EXERCISE PASSAGE
Mothers’ need to return to their income-earning tasks and to make up for income loss during admission contributed to their need for support from others to care for their child post-hospital discharge.
Health system factors influencing treatment-seeking and outcomes
Costs related to the health system and their influence on treatment-seeking and recovery have been alluded to in the previous section. Also important at the health system level are the perceived quality of care at facilities, and – although raised more by health workers than family members - the reportedly heavy use of antibiotics in many households and communities.
Regarding the perceived quality of care, in general, family members described being very happy with their children’s care in icddr,b hospital. In particular, they appreciated being asked directly about the child’s illness history from health workers, and the supportive and respectful interaction with them in the counseling and demonstration sessions for breastfeeding, complementary feeding and hygiene practices. Many family members mentioned that these sessions improved their health care knowledge and encouraged them to adhere to the treatment advice, and that their new knowledge supported their children’s recovery. For example, three mothers felt that their children’s diarrhea cases had eased off because they now wash their hands with soap, and have switched from bottle feeding to feeding with a clean spoon.

STUDY MATERIAL

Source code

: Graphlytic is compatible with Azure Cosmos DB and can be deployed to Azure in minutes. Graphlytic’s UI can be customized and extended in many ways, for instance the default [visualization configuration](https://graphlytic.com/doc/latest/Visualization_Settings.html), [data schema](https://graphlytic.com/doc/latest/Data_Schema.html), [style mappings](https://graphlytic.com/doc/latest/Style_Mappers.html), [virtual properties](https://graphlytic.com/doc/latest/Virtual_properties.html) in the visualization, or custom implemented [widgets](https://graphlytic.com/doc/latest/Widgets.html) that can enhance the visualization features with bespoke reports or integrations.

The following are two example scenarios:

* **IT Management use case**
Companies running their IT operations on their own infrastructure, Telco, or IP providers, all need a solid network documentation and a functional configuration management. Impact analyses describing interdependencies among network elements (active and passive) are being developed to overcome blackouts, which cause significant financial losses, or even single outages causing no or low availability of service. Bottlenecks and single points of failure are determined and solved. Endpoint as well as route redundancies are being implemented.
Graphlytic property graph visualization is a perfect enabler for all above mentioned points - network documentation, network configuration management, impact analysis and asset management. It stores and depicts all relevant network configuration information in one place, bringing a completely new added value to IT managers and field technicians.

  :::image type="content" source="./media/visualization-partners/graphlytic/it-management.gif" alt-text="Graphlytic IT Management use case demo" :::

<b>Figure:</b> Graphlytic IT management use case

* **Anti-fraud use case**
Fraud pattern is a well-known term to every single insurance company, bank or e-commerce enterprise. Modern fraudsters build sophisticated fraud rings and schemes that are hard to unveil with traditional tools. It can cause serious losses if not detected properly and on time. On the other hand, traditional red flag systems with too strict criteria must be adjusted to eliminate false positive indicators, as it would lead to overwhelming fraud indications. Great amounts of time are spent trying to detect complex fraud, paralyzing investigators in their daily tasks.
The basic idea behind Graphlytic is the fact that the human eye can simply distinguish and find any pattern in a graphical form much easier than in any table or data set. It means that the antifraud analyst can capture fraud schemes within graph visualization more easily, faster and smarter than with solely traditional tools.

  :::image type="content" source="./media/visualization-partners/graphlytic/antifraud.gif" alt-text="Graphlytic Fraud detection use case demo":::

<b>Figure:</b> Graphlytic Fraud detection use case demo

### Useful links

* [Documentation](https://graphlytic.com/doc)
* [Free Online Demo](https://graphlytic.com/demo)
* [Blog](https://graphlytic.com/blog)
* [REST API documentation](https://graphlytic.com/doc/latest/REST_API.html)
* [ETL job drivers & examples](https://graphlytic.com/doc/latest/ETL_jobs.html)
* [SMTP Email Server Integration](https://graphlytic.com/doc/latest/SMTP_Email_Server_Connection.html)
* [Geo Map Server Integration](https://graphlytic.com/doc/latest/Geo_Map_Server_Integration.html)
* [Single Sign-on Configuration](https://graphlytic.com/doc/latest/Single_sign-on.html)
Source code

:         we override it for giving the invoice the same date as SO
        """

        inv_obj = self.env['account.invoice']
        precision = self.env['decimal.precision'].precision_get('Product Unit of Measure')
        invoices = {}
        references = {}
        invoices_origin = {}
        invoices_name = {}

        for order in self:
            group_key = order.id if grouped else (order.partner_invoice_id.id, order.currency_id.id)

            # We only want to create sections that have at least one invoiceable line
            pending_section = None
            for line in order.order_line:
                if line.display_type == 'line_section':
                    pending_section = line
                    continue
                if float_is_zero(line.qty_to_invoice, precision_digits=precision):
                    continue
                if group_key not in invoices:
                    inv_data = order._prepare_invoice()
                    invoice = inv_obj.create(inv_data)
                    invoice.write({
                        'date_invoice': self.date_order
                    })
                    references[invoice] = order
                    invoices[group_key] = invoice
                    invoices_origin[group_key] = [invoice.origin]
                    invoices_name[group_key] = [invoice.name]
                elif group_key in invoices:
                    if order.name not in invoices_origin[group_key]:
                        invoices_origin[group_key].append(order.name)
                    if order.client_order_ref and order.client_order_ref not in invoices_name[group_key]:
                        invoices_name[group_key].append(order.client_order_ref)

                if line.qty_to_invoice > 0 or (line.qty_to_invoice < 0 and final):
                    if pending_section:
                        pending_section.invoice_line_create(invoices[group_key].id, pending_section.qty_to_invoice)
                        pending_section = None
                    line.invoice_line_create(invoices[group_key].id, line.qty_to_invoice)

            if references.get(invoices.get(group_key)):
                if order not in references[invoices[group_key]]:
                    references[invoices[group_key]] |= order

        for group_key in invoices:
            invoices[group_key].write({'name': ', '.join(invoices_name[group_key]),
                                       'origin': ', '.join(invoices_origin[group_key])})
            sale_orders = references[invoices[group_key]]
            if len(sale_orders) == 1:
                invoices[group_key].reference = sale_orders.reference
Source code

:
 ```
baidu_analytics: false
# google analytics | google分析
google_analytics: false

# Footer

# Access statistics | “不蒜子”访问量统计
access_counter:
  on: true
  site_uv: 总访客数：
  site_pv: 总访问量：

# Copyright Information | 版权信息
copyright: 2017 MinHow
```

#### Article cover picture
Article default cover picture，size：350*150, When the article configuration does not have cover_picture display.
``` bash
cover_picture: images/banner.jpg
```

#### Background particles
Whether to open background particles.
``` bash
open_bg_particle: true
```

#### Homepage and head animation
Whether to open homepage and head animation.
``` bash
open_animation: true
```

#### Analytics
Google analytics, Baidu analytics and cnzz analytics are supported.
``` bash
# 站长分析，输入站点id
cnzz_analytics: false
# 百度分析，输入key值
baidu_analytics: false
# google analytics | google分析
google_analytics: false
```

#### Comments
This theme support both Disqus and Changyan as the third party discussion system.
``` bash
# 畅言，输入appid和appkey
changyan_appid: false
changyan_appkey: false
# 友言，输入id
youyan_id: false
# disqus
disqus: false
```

WHAT THE TASK ASKS
In the passage on health system factors, what did three mothers credit for their children's diarrhea easing off? Answer using only the text, not the records.

OUTPUT FOR THIS EXERCISE
They now wash their hands with soap and have switched from bottle feeding to feeding with a clean spoon.